The F6 key serves for moving from one area to another. If you press it several times, you'll notice that the cursor moves in a clockwise fashion. The Shift and F6 keys "turns" the cursor counter clockwise. Zones move in a synchronized way as you move horizontally or vertically.

To remove the divider bars

*From the Windows menu, select the Delete the dividers option.
OR
*Place the cursor on the divider bar.
*Press and hold the left mouse button, move the bar towards one of the borders of the screen.
OR
*Double-click on the divider bar to be removed.

Freeze a part of the screen

On a worksheet, it's important to have titles that describe the numbers. It's important to see these titles at all times. After all, the numbers are used to describe something. The Excel designers, as well as the other spreadsheet programs available on the market, recognized this fact. The option to freeze part of the screen allows you to always have certain area visible on the screen.

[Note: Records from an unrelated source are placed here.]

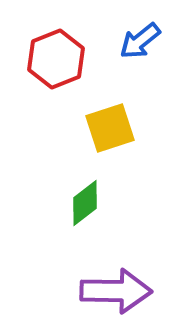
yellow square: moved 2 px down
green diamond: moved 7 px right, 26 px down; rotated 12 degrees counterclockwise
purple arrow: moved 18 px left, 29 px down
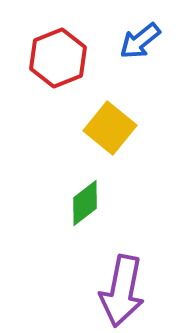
red hexagon: moved 2 px right, 1 px up
yellow square: rotated 33 degrees counterclockwise
purple arrow: moved 6 px right; rotated 100 degrees clockwise
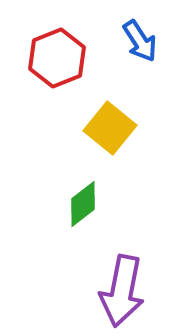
blue arrow: rotated 84 degrees counterclockwise
red hexagon: moved 1 px left
green diamond: moved 2 px left, 1 px down
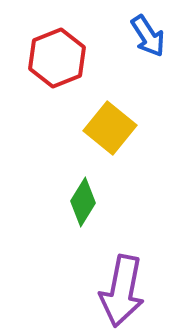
blue arrow: moved 8 px right, 5 px up
green diamond: moved 2 px up; rotated 21 degrees counterclockwise
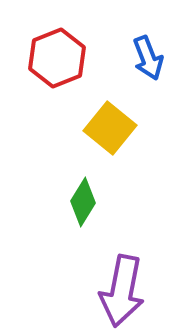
blue arrow: moved 22 px down; rotated 12 degrees clockwise
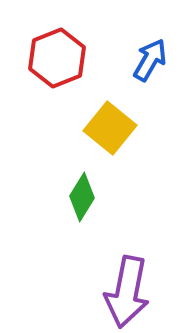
blue arrow: moved 2 px right, 2 px down; rotated 129 degrees counterclockwise
green diamond: moved 1 px left, 5 px up
purple arrow: moved 5 px right, 1 px down
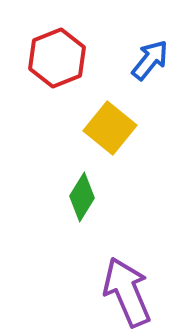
blue arrow: rotated 9 degrees clockwise
purple arrow: rotated 146 degrees clockwise
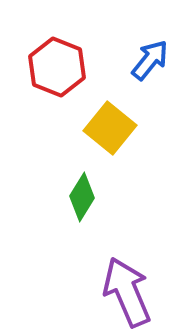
red hexagon: moved 9 px down; rotated 16 degrees counterclockwise
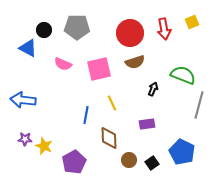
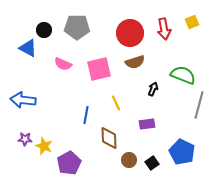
yellow line: moved 4 px right
purple pentagon: moved 5 px left, 1 px down
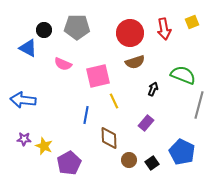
pink square: moved 1 px left, 7 px down
yellow line: moved 2 px left, 2 px up
purple rectangle: moved 1 px left, 1 px up; rotated 42 degrees counterclockwise
purple star: moved 1 px left
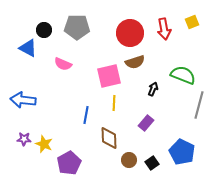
pink square: moved 11 px right
yellow line: moved 2 px down; rotated 28 degrees clockwise
yellow star: moved 2 px up
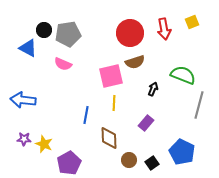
gray pentagon: moved 9 px left, 7 px down; rotated 10 degrees counterclockwise
pink square: moved 2 px right
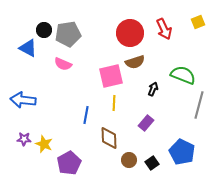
yellow square: moved 6 px right
red arrow: rotated 15 degrees counterclockwise
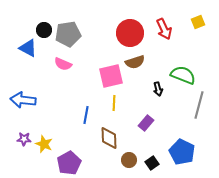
black arrow: moved 5 px right; rotated 144 degrees clockwise
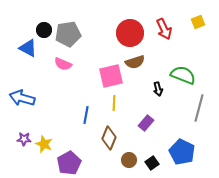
blue arrow: moved 1 px left, 2 px up; rotated 10 degrees clockwise
gray line: moved 3 px down
brown diamond: rotated 25 degrees clockwise
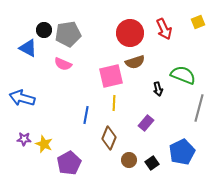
blue pentagon: rotated 20 degrees clockwise
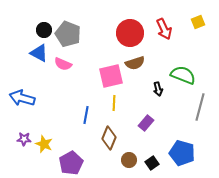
gray pentagon: rotated 30 degrees clockwise
blue triangle: moved 11 px right, 5 px down
brown semicircle: moved 1 px down
gray line: moved 1 px right, 1 px up
blue pentagon: moved 1 px down; rotated 30 degrees counterclockwise
purple pentagon: moved 2 px right
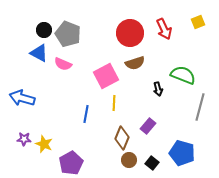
pink square: moved 5 px left; rotated 15 degrees counterclockwise
blue line: moved 1 px up
purple rectangle: moved 2 px right, 3 px down
brown diamond: moved 13 px right
black square: rotated 16 degrees counterclockwise
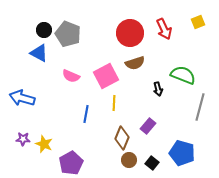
pink semicircle: moved 8 px right, 12 px down
purple star: moved 1 px left
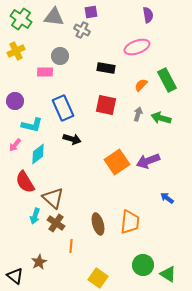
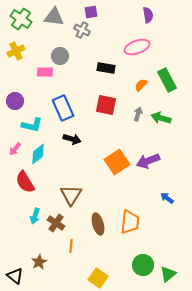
pink arrow: moved 4 px down
brown triangle: moved 18 px right, 3 px up; rotated 20 degrees clockwise
green triangle: rotated 48 degrees clockwise
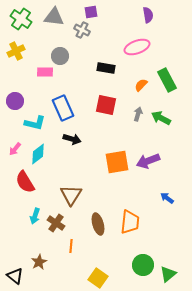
green arrow: rotated 12 degrees clockwise
cyan L-shape: moved 3 px right, 2 px up
orange square: rotated 25 degrees clockwise
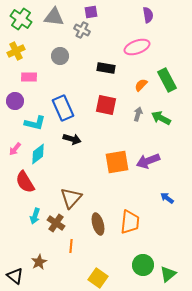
pink rectangle: moved 16 px left, 5 px down
brown triangle: moved 3 px down; rotated 10 degrees clockwise
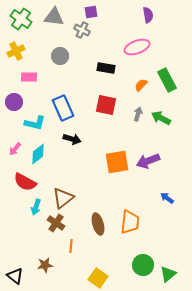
purple circle: moved 1 px left, 1 px down
red semicircle: rotated 30 degrees counterclockwise
brown triangle: moved 8 px left; rotated 10 degrees clockwise
cyan arrow: moved 1 px right, 9 px up
brown star: moved 6 px right, 3 px down; rotated 21 degrees clockwise
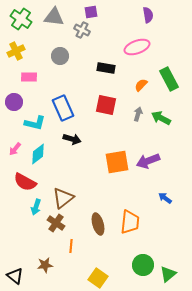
green rectangle: moved 2 px right, 1 px up
blue arrow: moved 2 px left
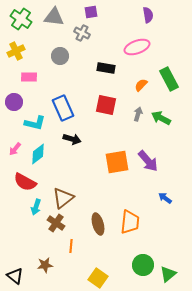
gray cross: moved 3 px down
purple arrow: rotated 110 degrees counterclockwise
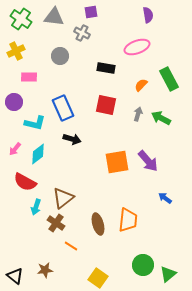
orange trapezoid: moved 2 px left, 2 px up
orange line: rotated 64 degrees counterclockwise
brown star: moved 5 px down
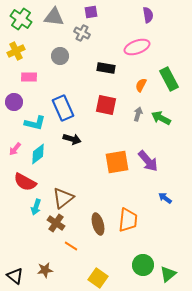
orange semicircle: rotated 16 degrees counterclockwise
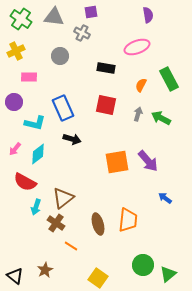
brown star: rotated 21 degrees counterclockwise
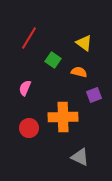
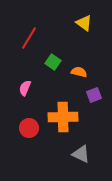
yellow triangle: moved 20 px up
green square: moved 2 px down
gray triangle: moved 1 px right, 3 px up
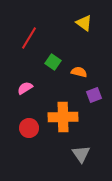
pink semicircle: rotated 35 degrees clockwise
gray triangle: rotated 30 degrees clockwise
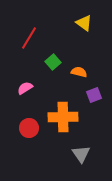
green square: rotated 14 degrees clockwise
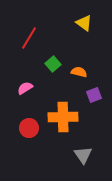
green square: moved 2 px down
gray triangle: moved 2 px right, 1 px down
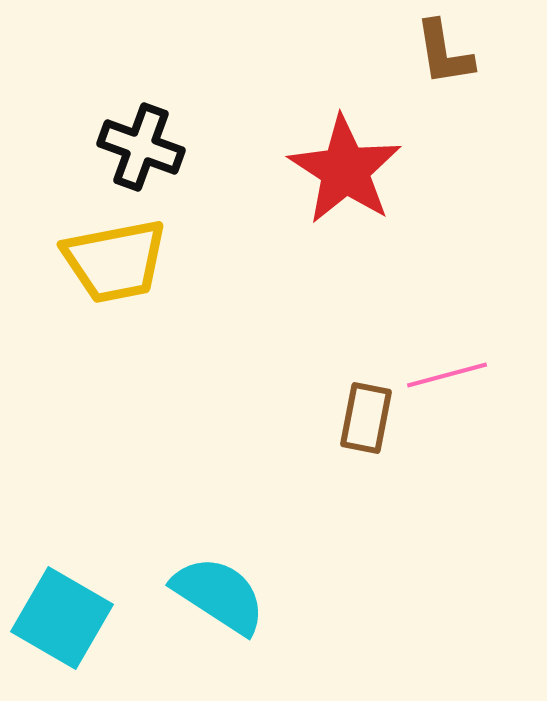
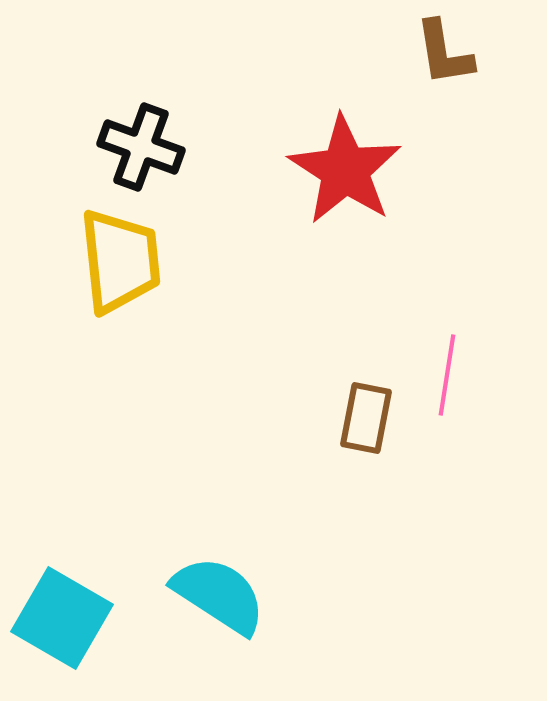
yellow trapezoid: moved 5 px right; rotated 85 degrees counterclockwise
pink line: rotated 66 degrees counterclockwise
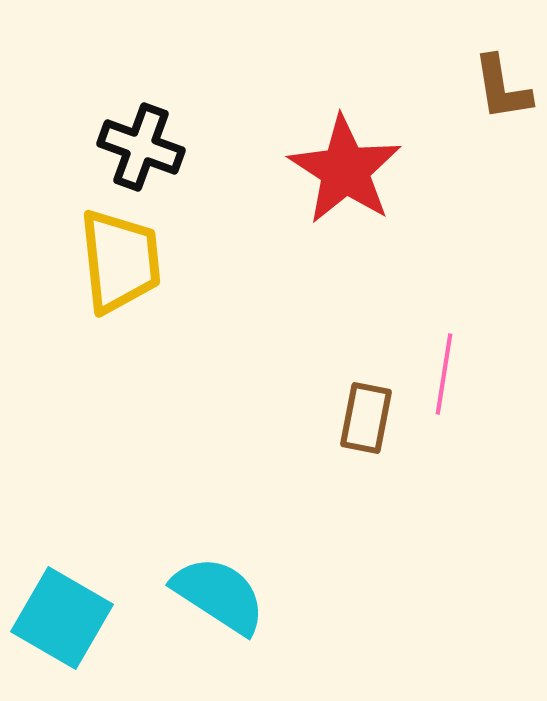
brown L-shape: moved 58 px right, 35 px down
pink line: moved 3 px left, 1 px up
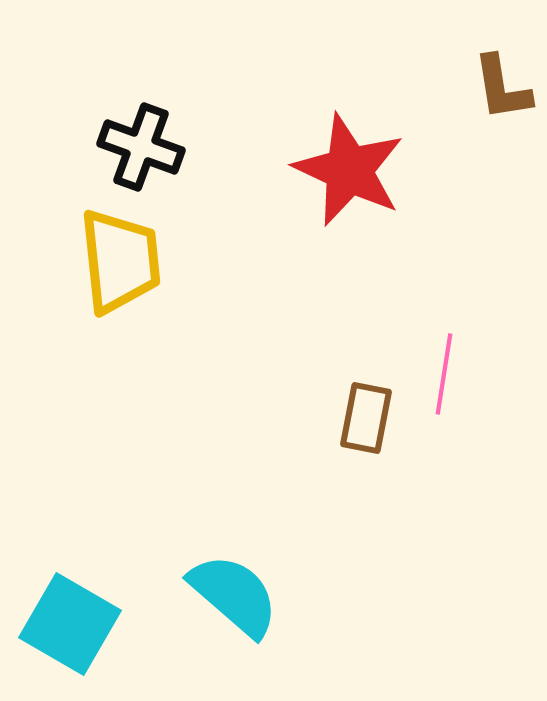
red star: moved 4 px right; rotated 8 degrees counterclockwise
cyan semicircle: moved 15 px right; rotated 8 degrees clockwise
cyan square: moved 8 px right, 6 px down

*Write the text in the appropriate cells.
*Place the cursor in the B2 cell.
*From the Window menu, select the Freeze shutters option.
*Press several times the PgDn (PageDown) key.

Although you moved on the worksheet, the text that you wrote above and to the left of the place that you fixed the shutters is always visible. To return to a normal page.

*From the Windows menu, select the Release shutters option.